What we got from internet was :
- postgres support csv, txt and other formats not ORC ..
INSERT OVERWRITE DIRECTORY '<Hdfs-Directory-Path>' ROW FORMAT DELIMITED FIELDS TERMINATED BY ',' STORED AS TEXTFILE SELECT * FROM default.foo;
Can any one please help us to find a solution?
This date PostgreSQL on Aurora supports ingestion of data from S3 through the COPY command only from TXT and CSV files.
Since your files are in ORC format, you could convert these tiles in either CSV or TXT and then ingest the data. You could do this very easily with Athena, by simply creating a table for your original data and running a SELECT * FROM table query. As explained in the Working with Query Results, Output Files, and Query History page, this will automatically generate a CSV file containing the results.
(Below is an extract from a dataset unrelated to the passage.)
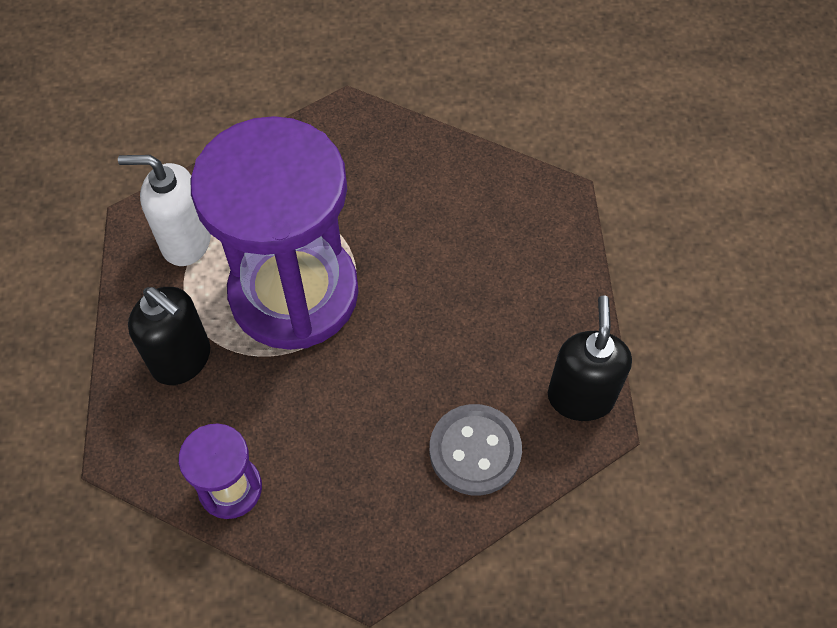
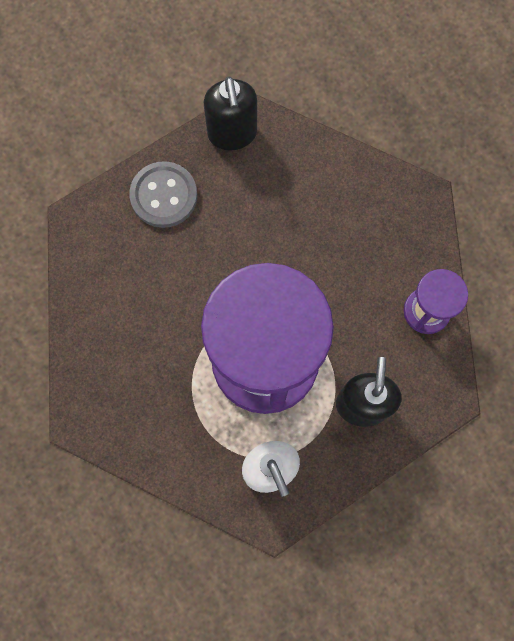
camera: 120 degrees left, 15 degrees up
(475, 451) = (308, 178): grey button -> grey button (164, 196)
(580, 397) = (232, 134): black soap dispenser -> black soap dispenser turned 75 degrees counterclockwise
This would not be optimal as you’d pay not only the transform price but also the he storage twice (as original ORC and converted CSV), but it would allow you to convert the data pretty easily.
A better way to do it would instead be to use a service like AWS Glue, that supports S3 as source and that has an Aurora connector. Using this method would give you an actual ETL and even if now you just need the E(xtract) and L(oad), would still leave the door open for any kind of transform you might need in the future.
In this AWS Blog titled How to extract, transform, and load data for analytic processing using AWS Glue (Part 2) they show the opposite flow (Aurora->S3 via Glue), but it should still give you an idea of the process.